Turning Your Written Speech Into A Successful, Effective Presentation

It is one thing to write a speech. It is, however, a completely different thing to present that speech as a successful presentation. We have all experienced how boring it can be to sit through a presentation where someone simply reads what they have written, whether they are reading from a script or from PowerPoint slides.

It really is difficult to maximise the impact of your presentation if you read it or recite a written piece. Reciting makes it very difficult to sound sincere and it questions your confidence with your subject. It also dampens your personality. Another disadvantage is that if you have a blank you will have difficulty remembering what comes next. It also makes customizing to your audience and the specific event very difficult. So in finding that compromise between spoken and written, you will need to develop a way of remembering your material and presenting it in the best way to create an impact.

As you created the presentation, you chose the main sections and the best order for them. Remember that decision, the logic and power of it and it will be the basic framework of your memory. If there are key words or phrases that are vital you can write them on your notes or highlight them in your visuals.

If you are using notes, try to use paper or card that does not rustle. If you know the size of the podium/lectern, you can choose the size of your notes. If not, you may be able to use A4 sheets on a clipboard. Be aware that your audience may see its back. Prepare the transition of your notes – either the sheets of paper or the visuals.

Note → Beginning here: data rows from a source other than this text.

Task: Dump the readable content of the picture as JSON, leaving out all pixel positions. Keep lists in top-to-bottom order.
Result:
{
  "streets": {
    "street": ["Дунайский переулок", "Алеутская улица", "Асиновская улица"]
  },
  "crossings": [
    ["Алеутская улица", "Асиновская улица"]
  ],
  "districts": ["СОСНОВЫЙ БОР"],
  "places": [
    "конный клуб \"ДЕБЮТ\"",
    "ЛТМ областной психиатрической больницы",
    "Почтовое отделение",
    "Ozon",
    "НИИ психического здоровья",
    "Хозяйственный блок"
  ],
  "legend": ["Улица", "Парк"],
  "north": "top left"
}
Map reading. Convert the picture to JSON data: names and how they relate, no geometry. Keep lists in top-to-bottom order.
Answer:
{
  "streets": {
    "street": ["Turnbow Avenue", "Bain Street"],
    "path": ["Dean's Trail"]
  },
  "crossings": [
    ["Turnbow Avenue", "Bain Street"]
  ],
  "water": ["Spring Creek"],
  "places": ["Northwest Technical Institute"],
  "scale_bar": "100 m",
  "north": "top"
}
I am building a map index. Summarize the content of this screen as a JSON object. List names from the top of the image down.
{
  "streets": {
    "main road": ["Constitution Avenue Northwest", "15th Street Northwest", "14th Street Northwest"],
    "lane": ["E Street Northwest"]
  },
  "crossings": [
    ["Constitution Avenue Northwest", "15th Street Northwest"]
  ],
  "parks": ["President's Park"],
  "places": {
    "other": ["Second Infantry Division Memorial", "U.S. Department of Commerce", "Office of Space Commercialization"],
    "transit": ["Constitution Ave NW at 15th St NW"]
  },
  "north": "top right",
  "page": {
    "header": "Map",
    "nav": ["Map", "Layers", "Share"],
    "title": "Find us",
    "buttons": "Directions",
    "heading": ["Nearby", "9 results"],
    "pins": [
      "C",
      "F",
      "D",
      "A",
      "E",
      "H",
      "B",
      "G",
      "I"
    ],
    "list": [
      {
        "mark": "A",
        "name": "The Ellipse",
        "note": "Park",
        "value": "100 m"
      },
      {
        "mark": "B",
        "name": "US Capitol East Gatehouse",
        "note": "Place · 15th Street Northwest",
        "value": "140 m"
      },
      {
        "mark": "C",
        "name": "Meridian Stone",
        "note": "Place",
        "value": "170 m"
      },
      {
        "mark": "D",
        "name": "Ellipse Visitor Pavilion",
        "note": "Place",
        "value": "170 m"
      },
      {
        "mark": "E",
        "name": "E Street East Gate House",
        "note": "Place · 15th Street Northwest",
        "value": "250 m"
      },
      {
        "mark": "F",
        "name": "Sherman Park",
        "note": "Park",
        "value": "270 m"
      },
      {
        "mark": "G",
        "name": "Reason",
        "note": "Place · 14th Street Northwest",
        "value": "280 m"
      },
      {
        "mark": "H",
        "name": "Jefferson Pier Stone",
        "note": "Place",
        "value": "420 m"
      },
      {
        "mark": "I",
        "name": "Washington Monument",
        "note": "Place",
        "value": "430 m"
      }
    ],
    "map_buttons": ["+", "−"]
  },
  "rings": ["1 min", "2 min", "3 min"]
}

One of the main reasons that reading from a script is often less than successful is that spoken language is very different from the written. Writing tends to use far longer, more convoluted sentences, which often use voices that we would not use in speech. Try reading out the sentence you just read and see how awkward it sounds when it is spoken.

As always, to connect successfully with an audience, we need to speak to them in their language – the language they expect to hear spoken.

So if you need to write your presentation first, take the time to read it out loud. Then say those same ideas as if you were telling someone face to face. You cannot miss the difference and success lies in a compromise between the two.

If you absolutely have to have a written draft, then re-write using what you said aloud. Make sure, though, that you can make eye contact.

Practice is vital. One of the reasons is that you get a chance to feel the speech. If it feels boring or awkward or out of balance when you say it to yourself, or the cat, or the mirror, then you will need to change it. If you are presenting a written speech, then write in the changes. If you practice, you can also visualise not only yourself and your presentation, but also the audience and their reaction. Visualise how they will react to each thing – each word, each idea, each presentation technique, and you will get a better feel for how to organise your material, the language to use and the presentation techniques to use.

You will also develop the performance energy that you will use at the actual presentation. Energy is vital to presentation success. So you will need to create your material to support your energy, and how you want the speech to feel. If necessary, annotate your notes to give you reminders about the energy, the tricks and performance techniques you will use.

Each time you put these techniques into action, you will hone your compromise – find better ways to make it work. And when you have the best compromise – for you – between reading or reciting a written speech and presenting “off the cuff”, you will have a very effective presentation.